- Supplied entries:
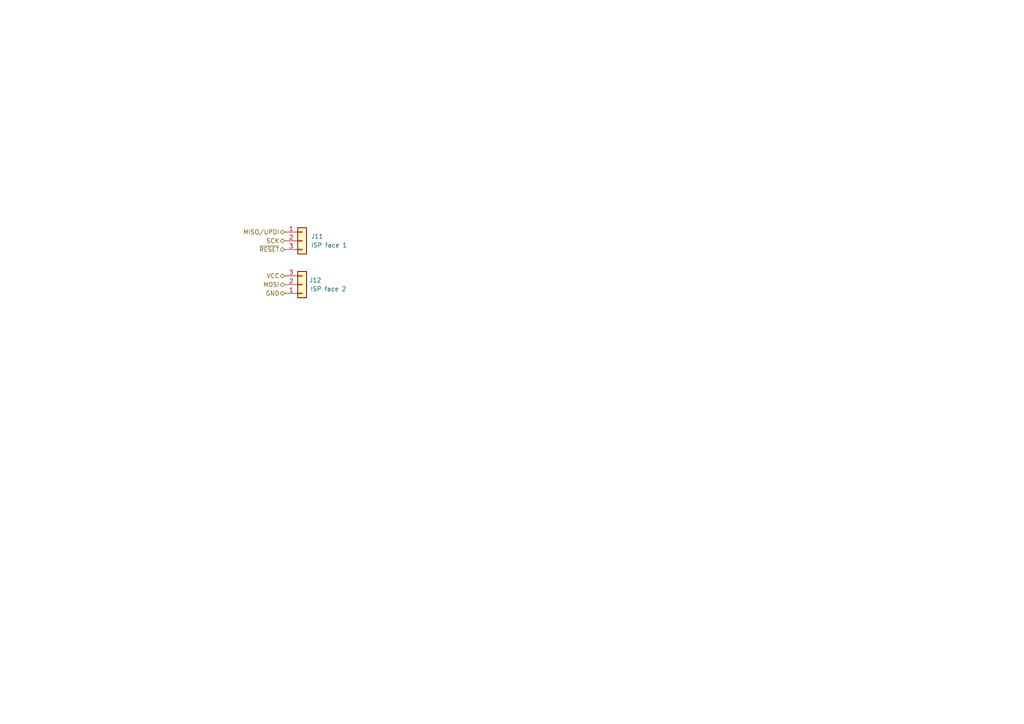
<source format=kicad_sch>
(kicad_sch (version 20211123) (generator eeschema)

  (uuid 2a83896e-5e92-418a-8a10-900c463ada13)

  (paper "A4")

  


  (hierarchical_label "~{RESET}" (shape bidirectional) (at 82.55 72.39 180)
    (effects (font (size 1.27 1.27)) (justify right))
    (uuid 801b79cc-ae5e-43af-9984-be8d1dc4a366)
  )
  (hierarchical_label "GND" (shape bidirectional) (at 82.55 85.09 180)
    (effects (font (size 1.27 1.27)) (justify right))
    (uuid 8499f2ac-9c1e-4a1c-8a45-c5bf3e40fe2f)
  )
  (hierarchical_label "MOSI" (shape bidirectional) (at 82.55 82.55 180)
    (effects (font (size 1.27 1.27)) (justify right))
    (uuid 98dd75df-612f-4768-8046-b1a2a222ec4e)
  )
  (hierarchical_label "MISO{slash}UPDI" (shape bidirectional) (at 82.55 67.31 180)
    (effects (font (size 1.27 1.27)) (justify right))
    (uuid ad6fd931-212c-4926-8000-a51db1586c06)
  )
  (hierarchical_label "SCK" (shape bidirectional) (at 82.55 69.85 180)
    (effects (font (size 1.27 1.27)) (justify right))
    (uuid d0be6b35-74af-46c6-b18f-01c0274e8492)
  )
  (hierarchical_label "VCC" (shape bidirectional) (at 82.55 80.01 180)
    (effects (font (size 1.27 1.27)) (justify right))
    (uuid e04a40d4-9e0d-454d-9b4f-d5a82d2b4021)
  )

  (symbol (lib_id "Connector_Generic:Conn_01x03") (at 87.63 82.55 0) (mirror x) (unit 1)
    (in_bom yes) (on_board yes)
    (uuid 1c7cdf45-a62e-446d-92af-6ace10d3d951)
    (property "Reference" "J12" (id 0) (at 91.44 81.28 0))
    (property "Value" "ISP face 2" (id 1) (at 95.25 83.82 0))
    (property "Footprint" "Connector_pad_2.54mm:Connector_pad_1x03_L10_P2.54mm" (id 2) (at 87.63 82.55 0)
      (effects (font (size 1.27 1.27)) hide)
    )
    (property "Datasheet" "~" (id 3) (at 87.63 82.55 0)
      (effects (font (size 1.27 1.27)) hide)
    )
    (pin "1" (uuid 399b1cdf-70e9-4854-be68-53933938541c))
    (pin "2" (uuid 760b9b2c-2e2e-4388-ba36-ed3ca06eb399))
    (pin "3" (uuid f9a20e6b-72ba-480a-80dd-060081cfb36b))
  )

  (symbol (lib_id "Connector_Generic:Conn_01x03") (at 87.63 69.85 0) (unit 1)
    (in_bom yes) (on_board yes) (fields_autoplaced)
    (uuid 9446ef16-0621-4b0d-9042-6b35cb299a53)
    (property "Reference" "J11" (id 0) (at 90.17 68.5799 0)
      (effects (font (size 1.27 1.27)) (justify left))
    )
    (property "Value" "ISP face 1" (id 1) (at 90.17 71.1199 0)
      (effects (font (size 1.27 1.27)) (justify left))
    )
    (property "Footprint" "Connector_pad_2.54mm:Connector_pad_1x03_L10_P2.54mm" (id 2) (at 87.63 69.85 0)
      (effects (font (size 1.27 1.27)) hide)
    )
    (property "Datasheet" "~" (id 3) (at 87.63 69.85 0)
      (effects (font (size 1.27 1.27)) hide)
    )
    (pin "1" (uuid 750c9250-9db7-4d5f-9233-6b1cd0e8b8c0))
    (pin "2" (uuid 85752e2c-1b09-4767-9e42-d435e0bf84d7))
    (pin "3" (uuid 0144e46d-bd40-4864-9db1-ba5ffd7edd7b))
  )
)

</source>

- Exercise brief: Transcribe all of the material exactly and leave out its pictures.

- Output of the exercise:
<source format=kicad_sch>
(kicad_sch (version 20211123) (generator eeschema)

  (uuid 2a83896e-5e92-418a-8a10-900c463ada13)

  (paper "A4")

  


  (hierarchical_label "~{RESET}" (shape bidirectional) (at 82.55 72.39 180)
    (effects (font (size 1.27 1.27)) (justify right))
    (uuid 801b79cc-ae5e-43af-9984-be8d1dc4a366)
  )
  (hierarchical_label "GND" (shape bidirectional) (at 82.55 85.09 180)
    (effects (font (size 1.27 1.27)) (justify right))
    (uuid 8499f2ac-9c1e-4a1c-8a45-c5bf3e40fe2f)
  )
  (hierarchical_label "MOSI" (shape bidirectional) (at 82.55 82.55 180)
    (effects (font (size 1.27 1.27)) (justify right))
    (uuid 98dd75df-612f-4768-8046-b1a2a222ec4e)
  )
  (hierarchical_label "MISO{slash}UPDI" (shape bidirectional) (at 82.55 67.31 180)
    (effects (font (size 1.27 1.27)) (justify right))
    (uuid ad6fd931-212c-4926-8000-a51db1586c06)
  )
  (hierarchical_label "SCK" (shape bidirectional) (at 82.55 69.85 180)
    (effects (font (size 1.27 1.27)) (justify right))
    (uuid d0be6b35-74af-46c6-b18f-01c0274e8492)
  )
  (hierarchical_label "VCC" (shape bidirectional) (at 82.55 80.01 180)
    (effects (font (size 1.27 1.27)) (justify right))
    (uuid e04a40d4-9e0d-454d-9b4f-d5a82d2b4021)
  )

  (symbol (lib_id "Connector_Generic:Conn_01x03") (at 87.63 82.55 0) (mirror x) (unit 1)
    (in_bom yes) (on_board yes)
    (uuid 1c7cdf45-a62e-446d-92af-6ace10d3d951)
    (property "Reference" "J12" (id 0) (at 91.44 81.28 0))
    (property "Value" "ISP face 2" (id 1) (at 95.25 83.82 0))
    (property "Footprint" "Connector_pad_2.54mm:Connector_pad_1x03_L10_P2.54mm" (id 2) (at 87.63 82.55 0)
      (effects (font (size 1.27 1.27)) hide)
    )
    (property "Datasheet" "~" (id 3) (at 87.63 82.55 0)
      (effects (font (size 1.27 1.27)) hide)
    )
    (pin "1" (uuid 399b1cdf-70e9-4854-be68-53933938541c))
    (pin "2" (uuid 760b9b2c-2e2e-4388-ba36-ed3ca06eb399))
    (pin "3" (uuid f9a20e6b-72ba-480a-80dd-060081cfb36b))
  )

  (symbol (lib_id "Connector_Generic:Conn_01x03") (at 87.63 69.85 0) (unit 1)
    (in_bom yes) (on_board yes) (fields_autoplaced)
    (uuid 9446ef16-0621-4b0d-9042-6b35cb299a53)
    (property "Reference" "J11" (id 0) (at 90.17 68.5799 0)
      (effects (font (size 1.27 1.27)) (justify left))
    )
    (property "Value" "ISP face 1" (id 1) (at 90.17 71.1199 0)
      (effects (font (size 1.27 1.27)) (justify left))
    )
    (property "Footprint" "Connector_pad_2.54mm:Connector_pad_1x03_L10_P2.54mm" (id 2) (at 87.63 69.85 0)
      (effects (font (size 1.27 1.27)) hide)
    )
    (property "Datasheet" "~" (id 3) (at 87.63 69.85 0)
      (effects (font (size 1.27 1.27)) hide)
    )
    (pin "1" (uuid 750c9250-9db7-4d5f-9233-6b1cd0e8b8c0))
    (pin "2" (uuid 85752e2c-1b09-4767-9e42-d435e0bf84d7))
    (pin "3" (uuid 0144e46d-bd40-4864-9db1-ba5ffd7edd7b))
  )
)

</source>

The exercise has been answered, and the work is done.